JOB ITEM ▸
Could you count the lines in the listing that include the word "Development"? Give only the number.

GIVEN INFORMATION ▸

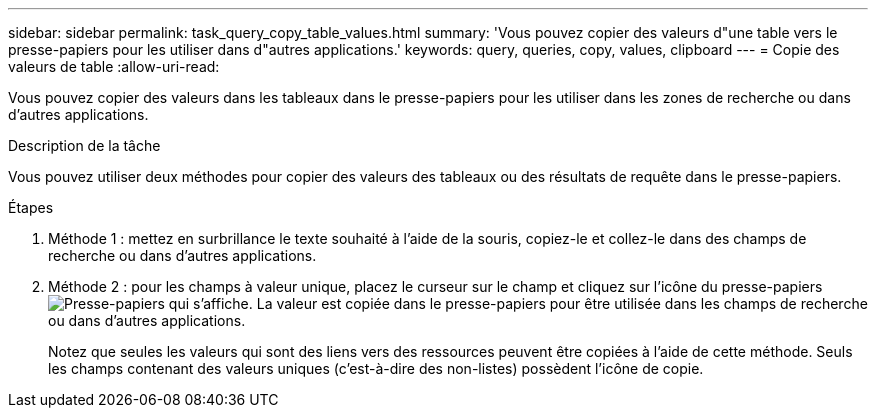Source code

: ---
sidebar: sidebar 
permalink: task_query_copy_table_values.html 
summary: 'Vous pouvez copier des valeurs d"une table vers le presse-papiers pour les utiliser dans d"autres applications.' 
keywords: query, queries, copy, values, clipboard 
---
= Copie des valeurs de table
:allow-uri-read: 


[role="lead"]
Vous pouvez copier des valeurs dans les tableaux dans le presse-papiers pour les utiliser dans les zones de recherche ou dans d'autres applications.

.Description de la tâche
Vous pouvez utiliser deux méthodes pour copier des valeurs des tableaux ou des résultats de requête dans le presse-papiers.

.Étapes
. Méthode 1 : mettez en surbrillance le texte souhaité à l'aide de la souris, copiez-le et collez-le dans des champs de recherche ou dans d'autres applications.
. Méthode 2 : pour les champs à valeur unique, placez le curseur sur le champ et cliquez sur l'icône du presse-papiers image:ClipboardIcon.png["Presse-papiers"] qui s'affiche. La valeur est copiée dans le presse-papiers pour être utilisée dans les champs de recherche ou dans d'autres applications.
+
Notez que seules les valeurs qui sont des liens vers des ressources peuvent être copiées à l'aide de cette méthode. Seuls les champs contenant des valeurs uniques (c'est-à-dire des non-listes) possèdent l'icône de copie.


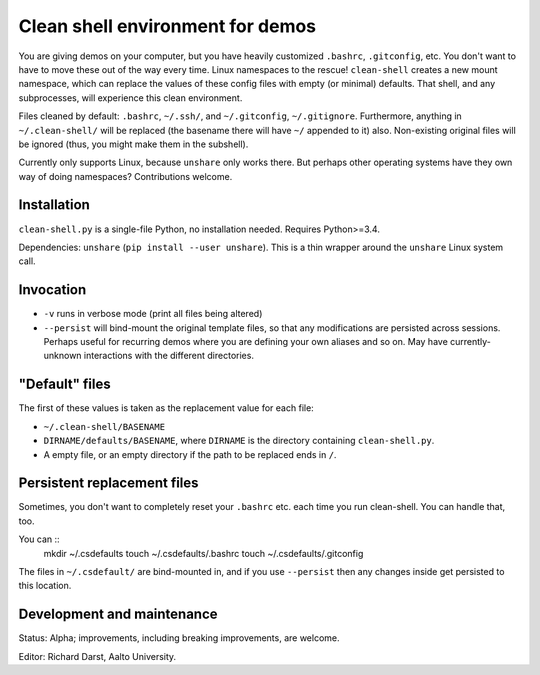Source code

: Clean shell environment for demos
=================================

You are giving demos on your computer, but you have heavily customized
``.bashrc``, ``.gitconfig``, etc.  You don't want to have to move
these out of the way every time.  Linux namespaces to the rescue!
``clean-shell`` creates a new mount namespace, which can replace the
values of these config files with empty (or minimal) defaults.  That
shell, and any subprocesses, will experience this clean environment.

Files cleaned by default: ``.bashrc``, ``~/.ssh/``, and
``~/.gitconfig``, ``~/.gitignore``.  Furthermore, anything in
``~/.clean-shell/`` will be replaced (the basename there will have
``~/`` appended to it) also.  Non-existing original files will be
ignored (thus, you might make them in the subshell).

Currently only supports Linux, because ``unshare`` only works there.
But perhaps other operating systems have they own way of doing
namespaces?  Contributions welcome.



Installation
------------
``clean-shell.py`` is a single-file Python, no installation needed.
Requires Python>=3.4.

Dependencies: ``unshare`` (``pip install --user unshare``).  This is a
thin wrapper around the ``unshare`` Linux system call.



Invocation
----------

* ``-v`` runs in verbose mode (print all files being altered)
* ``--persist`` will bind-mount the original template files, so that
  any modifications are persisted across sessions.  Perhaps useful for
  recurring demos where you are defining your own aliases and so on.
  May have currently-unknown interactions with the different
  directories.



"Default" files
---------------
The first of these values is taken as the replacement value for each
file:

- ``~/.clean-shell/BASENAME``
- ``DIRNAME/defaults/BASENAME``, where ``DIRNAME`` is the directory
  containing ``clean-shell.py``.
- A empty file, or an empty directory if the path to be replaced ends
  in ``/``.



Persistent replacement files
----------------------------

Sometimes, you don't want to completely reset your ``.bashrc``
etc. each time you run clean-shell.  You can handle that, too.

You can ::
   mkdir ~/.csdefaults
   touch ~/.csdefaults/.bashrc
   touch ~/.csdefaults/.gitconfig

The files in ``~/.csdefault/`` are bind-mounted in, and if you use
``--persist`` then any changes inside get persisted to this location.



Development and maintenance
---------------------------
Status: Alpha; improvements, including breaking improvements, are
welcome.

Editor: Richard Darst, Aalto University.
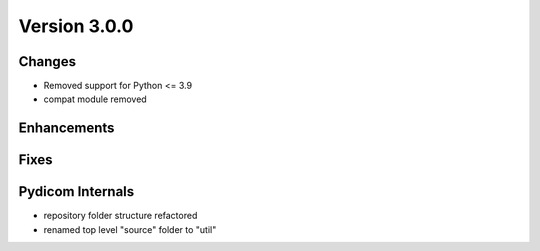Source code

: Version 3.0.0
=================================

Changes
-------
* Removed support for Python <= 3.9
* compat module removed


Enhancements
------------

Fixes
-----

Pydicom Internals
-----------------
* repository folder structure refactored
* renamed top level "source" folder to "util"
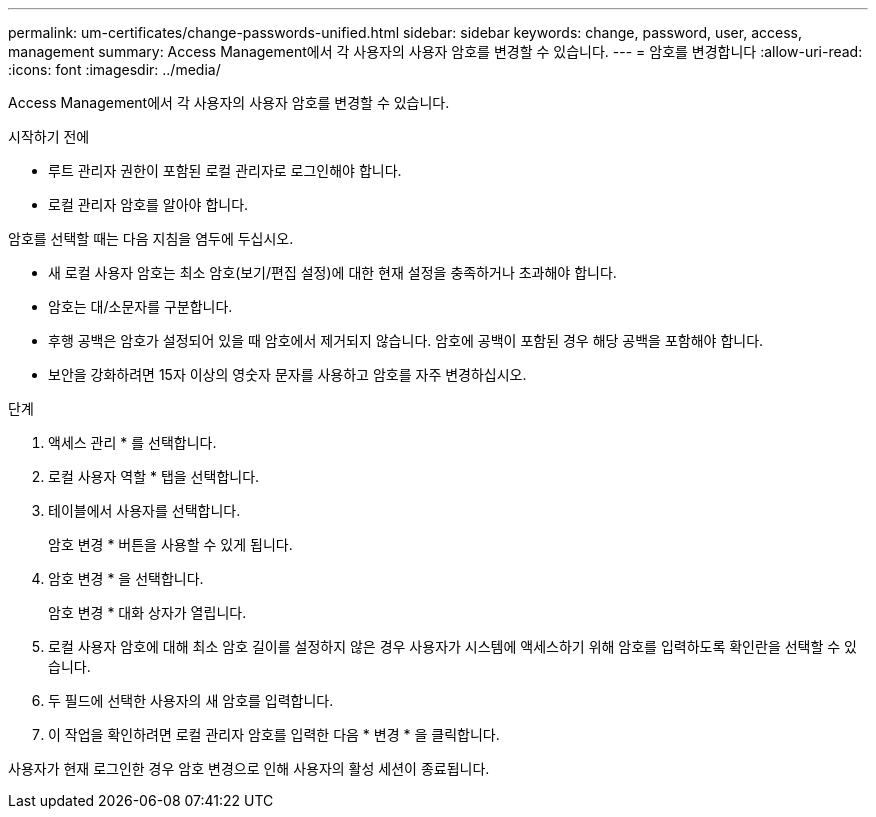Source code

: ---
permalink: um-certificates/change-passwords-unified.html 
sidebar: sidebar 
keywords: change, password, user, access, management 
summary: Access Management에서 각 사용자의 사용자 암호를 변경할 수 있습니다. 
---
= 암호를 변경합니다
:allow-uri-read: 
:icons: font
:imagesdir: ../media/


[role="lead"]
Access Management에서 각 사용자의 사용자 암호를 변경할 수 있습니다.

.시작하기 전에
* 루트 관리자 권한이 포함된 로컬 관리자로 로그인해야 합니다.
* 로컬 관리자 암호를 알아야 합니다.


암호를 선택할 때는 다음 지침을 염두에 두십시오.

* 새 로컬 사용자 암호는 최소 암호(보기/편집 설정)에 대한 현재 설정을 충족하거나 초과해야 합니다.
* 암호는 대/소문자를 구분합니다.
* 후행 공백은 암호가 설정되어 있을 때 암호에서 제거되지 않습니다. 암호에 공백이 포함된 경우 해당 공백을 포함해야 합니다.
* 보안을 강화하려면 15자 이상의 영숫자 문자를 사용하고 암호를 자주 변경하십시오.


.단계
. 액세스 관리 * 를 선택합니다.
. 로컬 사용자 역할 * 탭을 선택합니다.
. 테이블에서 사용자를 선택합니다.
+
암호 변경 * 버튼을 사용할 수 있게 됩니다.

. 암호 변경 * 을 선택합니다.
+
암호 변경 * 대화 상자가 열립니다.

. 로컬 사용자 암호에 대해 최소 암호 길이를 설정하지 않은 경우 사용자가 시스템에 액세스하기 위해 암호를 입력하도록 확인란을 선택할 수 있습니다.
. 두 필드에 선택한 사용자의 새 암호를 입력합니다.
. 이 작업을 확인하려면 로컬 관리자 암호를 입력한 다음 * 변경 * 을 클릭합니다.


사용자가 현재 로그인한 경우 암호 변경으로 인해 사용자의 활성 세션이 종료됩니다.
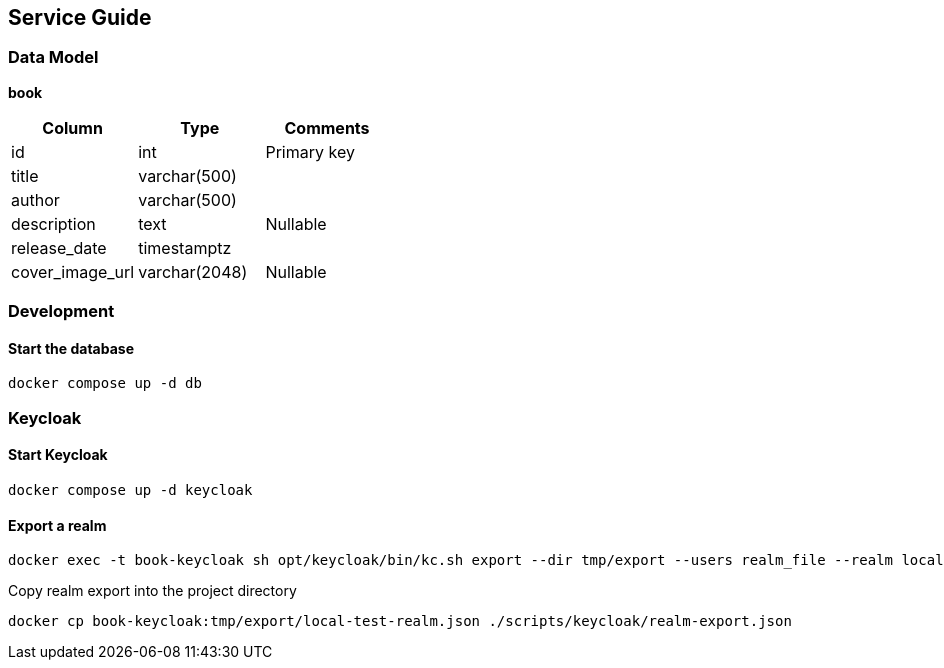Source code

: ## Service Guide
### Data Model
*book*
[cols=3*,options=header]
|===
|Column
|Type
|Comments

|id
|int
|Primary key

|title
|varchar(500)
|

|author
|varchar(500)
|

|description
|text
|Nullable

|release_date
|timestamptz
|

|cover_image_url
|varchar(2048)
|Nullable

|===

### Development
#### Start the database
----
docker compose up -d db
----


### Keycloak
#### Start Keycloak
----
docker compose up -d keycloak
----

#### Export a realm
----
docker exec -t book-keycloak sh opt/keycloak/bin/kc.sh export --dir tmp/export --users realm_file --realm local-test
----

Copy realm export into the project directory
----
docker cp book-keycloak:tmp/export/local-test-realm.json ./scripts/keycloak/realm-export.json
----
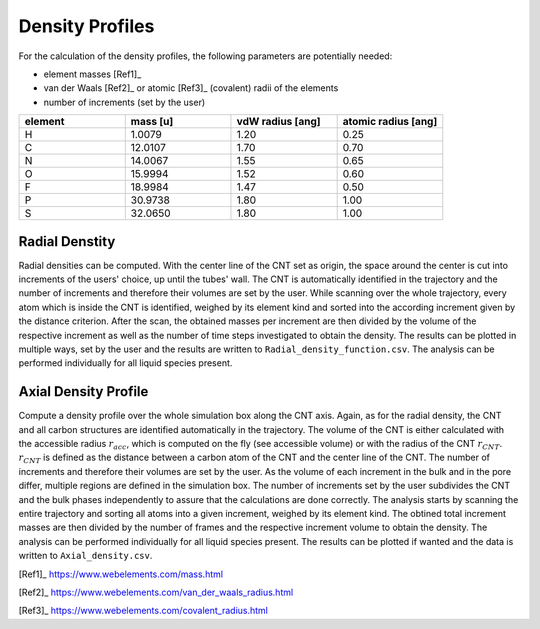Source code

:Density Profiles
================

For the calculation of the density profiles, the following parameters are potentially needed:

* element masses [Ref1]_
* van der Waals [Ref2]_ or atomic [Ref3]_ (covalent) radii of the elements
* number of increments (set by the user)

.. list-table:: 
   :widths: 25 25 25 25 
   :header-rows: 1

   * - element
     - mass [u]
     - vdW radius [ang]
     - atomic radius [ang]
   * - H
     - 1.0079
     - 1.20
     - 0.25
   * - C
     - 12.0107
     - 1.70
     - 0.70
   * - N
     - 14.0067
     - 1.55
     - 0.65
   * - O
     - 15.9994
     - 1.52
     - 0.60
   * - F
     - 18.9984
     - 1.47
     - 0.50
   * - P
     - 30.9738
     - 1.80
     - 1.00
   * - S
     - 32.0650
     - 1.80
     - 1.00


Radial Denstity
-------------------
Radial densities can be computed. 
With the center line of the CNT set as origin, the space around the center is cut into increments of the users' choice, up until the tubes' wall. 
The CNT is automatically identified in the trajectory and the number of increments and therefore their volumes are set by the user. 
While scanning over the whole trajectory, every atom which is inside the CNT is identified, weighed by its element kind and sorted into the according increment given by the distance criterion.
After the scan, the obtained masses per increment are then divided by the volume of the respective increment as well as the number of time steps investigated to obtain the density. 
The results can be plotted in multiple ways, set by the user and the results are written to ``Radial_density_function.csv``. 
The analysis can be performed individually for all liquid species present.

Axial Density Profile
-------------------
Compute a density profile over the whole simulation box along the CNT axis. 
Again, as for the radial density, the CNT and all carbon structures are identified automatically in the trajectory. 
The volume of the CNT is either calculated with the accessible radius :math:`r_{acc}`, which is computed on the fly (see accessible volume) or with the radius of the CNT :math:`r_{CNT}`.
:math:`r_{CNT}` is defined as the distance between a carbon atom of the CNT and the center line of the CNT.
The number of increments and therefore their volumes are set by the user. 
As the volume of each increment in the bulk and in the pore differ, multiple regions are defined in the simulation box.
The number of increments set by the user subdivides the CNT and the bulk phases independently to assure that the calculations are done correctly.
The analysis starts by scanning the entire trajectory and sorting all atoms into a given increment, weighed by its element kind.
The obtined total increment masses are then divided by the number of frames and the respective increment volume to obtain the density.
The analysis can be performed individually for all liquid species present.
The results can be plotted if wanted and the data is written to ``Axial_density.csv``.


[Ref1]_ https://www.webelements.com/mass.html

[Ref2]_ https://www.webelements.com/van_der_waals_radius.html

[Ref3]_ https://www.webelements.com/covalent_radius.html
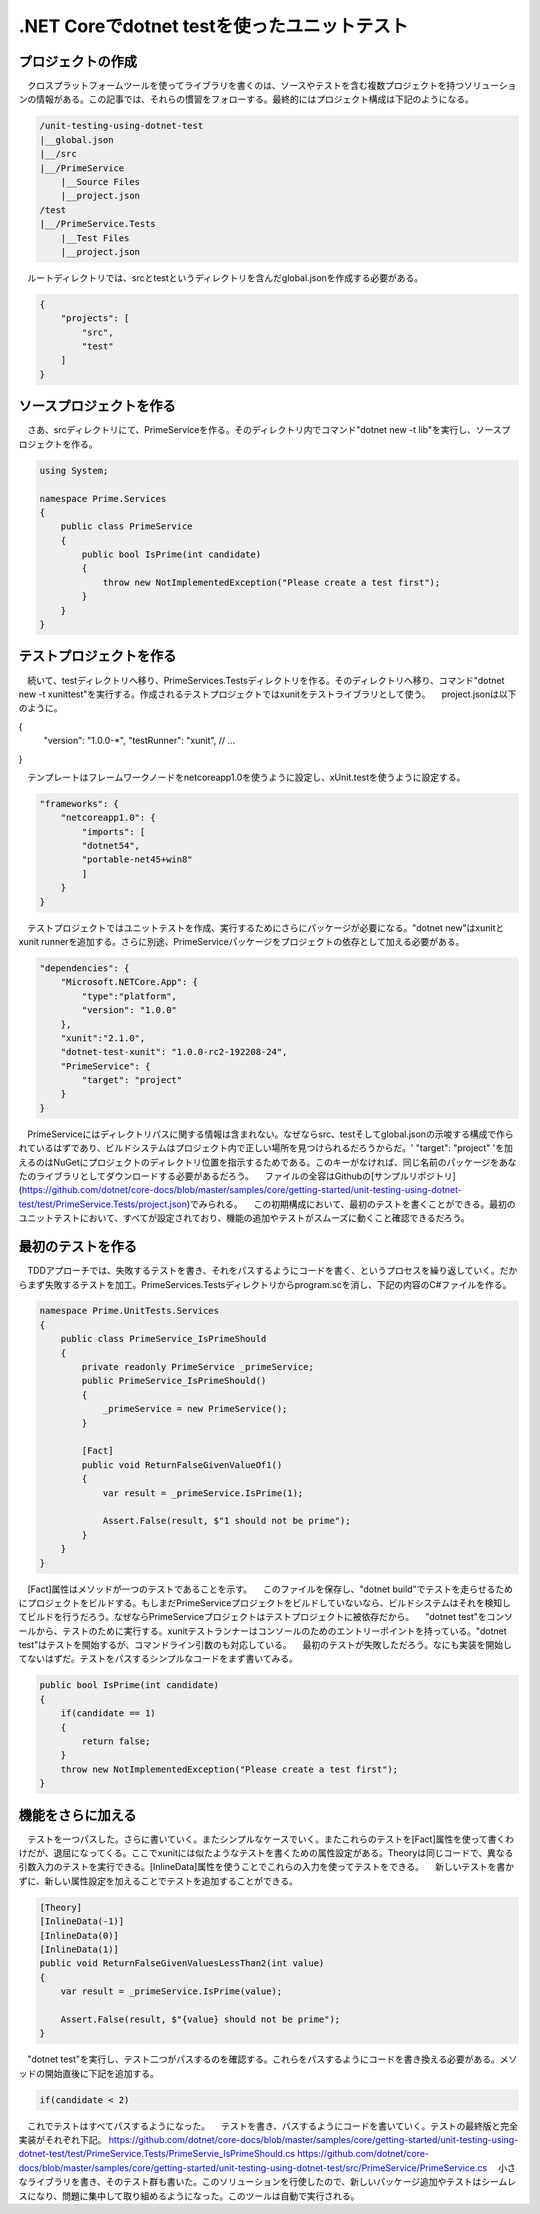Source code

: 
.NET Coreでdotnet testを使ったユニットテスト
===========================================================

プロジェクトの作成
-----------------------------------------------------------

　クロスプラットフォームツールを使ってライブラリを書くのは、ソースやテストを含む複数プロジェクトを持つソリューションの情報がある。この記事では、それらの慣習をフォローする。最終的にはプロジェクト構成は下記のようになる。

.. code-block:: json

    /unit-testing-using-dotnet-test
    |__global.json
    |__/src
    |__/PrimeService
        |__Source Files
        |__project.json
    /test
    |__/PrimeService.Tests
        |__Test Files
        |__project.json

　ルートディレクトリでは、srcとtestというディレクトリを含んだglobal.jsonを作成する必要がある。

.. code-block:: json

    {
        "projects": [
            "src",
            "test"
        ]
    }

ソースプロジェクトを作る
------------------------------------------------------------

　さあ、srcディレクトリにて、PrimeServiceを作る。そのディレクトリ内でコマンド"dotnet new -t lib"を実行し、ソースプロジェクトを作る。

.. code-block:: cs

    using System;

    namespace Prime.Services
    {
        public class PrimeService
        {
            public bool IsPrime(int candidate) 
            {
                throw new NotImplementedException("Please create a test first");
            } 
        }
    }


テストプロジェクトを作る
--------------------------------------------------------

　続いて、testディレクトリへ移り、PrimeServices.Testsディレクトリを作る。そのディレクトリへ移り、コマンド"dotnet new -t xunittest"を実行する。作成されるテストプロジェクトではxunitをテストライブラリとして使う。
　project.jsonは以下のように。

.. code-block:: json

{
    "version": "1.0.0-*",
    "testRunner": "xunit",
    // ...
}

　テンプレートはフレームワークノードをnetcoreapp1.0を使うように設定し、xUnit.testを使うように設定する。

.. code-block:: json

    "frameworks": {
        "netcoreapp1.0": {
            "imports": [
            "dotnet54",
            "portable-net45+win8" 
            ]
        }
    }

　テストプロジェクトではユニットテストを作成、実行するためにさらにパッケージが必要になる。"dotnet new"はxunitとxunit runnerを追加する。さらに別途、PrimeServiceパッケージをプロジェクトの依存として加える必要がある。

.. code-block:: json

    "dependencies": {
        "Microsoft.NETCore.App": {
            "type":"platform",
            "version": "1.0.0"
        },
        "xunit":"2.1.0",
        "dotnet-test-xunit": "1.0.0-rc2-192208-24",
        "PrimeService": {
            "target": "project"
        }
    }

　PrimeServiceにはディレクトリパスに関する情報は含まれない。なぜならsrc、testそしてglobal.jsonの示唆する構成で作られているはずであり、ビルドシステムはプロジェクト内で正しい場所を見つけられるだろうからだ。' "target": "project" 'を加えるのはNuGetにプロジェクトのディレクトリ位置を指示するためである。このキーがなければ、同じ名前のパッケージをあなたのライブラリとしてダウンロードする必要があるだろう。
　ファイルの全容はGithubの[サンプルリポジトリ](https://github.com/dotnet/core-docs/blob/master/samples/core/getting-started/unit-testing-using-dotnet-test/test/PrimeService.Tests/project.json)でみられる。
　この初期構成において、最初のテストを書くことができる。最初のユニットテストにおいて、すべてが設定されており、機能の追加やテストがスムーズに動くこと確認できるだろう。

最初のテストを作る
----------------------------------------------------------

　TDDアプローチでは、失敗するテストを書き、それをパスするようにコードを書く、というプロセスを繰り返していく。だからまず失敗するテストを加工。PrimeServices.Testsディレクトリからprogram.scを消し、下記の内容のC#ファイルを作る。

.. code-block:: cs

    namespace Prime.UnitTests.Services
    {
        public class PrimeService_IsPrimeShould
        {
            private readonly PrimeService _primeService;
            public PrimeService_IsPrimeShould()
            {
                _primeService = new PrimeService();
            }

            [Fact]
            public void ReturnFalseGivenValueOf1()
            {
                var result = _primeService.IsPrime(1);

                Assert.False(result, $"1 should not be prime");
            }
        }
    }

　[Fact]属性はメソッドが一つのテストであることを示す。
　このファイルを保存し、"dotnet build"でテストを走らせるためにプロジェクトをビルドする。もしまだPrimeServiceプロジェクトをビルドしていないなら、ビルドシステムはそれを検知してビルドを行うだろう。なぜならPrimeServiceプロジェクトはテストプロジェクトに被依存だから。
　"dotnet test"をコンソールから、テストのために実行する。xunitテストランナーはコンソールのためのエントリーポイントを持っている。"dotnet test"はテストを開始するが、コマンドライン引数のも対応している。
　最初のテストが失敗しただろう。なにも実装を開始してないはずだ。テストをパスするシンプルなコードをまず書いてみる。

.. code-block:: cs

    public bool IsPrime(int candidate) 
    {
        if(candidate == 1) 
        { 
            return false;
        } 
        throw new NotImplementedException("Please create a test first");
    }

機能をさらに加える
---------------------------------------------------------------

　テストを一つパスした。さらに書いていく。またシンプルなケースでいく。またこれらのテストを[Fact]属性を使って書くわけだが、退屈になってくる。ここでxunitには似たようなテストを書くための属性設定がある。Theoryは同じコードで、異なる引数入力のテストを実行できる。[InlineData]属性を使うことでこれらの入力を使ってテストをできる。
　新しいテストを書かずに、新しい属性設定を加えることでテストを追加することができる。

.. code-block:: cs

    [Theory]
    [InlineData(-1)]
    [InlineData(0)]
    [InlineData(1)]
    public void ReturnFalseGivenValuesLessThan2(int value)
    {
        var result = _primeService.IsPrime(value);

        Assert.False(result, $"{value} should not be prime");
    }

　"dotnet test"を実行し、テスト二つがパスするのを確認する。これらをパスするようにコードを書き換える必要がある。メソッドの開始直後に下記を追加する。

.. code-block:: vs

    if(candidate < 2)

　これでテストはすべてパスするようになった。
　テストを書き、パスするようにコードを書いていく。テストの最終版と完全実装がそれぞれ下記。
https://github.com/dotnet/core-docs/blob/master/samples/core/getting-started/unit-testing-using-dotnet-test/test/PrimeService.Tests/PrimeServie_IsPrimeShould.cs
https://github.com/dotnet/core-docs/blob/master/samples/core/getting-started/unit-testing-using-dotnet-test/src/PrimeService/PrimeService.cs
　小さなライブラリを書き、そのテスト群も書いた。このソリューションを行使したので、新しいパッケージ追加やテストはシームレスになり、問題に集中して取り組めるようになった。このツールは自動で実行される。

RESPONSE AREA ▸
2